--- WORK TASK ---
Every line containing the word "using" is to be copied from the data below.

--- SOURCE DATA ---
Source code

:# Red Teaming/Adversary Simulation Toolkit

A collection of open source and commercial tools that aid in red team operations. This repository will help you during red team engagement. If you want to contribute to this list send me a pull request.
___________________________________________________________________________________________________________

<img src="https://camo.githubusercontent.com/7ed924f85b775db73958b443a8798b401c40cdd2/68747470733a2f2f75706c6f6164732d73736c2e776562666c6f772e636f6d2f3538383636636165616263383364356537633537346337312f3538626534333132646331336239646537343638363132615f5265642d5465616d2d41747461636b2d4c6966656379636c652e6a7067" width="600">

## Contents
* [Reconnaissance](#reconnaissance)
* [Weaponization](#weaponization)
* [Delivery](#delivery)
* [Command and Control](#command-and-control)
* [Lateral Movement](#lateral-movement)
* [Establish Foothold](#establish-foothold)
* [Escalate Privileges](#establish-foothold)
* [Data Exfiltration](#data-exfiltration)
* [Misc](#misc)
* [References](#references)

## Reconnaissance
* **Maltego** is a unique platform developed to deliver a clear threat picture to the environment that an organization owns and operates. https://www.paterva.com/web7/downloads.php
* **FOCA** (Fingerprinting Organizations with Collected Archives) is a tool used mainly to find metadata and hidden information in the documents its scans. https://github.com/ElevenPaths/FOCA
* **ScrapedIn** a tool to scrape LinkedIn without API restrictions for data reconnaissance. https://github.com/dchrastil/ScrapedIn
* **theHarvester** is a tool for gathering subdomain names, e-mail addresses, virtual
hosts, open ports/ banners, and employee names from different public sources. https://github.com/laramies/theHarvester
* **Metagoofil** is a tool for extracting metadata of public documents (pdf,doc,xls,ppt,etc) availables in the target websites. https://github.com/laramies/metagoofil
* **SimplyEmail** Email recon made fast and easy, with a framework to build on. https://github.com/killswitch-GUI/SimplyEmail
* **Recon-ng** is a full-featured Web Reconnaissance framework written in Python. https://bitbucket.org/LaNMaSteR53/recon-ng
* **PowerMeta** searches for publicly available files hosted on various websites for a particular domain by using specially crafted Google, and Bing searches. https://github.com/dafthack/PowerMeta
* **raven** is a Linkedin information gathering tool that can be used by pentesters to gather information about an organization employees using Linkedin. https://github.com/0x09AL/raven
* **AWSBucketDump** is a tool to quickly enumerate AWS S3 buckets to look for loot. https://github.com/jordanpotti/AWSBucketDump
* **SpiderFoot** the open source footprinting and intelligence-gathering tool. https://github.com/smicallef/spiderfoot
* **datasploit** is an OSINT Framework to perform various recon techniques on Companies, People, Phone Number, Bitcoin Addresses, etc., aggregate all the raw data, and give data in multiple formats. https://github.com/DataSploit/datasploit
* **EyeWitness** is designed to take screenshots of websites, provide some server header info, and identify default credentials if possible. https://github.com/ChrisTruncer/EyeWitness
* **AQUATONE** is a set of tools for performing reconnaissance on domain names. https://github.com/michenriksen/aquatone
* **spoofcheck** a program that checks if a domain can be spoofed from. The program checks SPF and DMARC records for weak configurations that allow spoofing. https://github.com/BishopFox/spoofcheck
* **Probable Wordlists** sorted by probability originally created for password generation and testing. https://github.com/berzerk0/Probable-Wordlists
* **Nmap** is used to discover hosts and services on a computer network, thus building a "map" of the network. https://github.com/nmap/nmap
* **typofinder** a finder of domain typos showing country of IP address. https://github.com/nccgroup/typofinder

--- SOLVED PROBLEM ---
* **PowerMeta** searches for publicly available files hosted on various websites for a particular domain by using specially crafted Google, and Bing searches. https://github.com/dafthack/PowerMeta
* **raven** is a Linkedin information gathering tool that can be used by pentesters to gather information about an organization employees using Linkedin. https://github.com/0x09AL/raven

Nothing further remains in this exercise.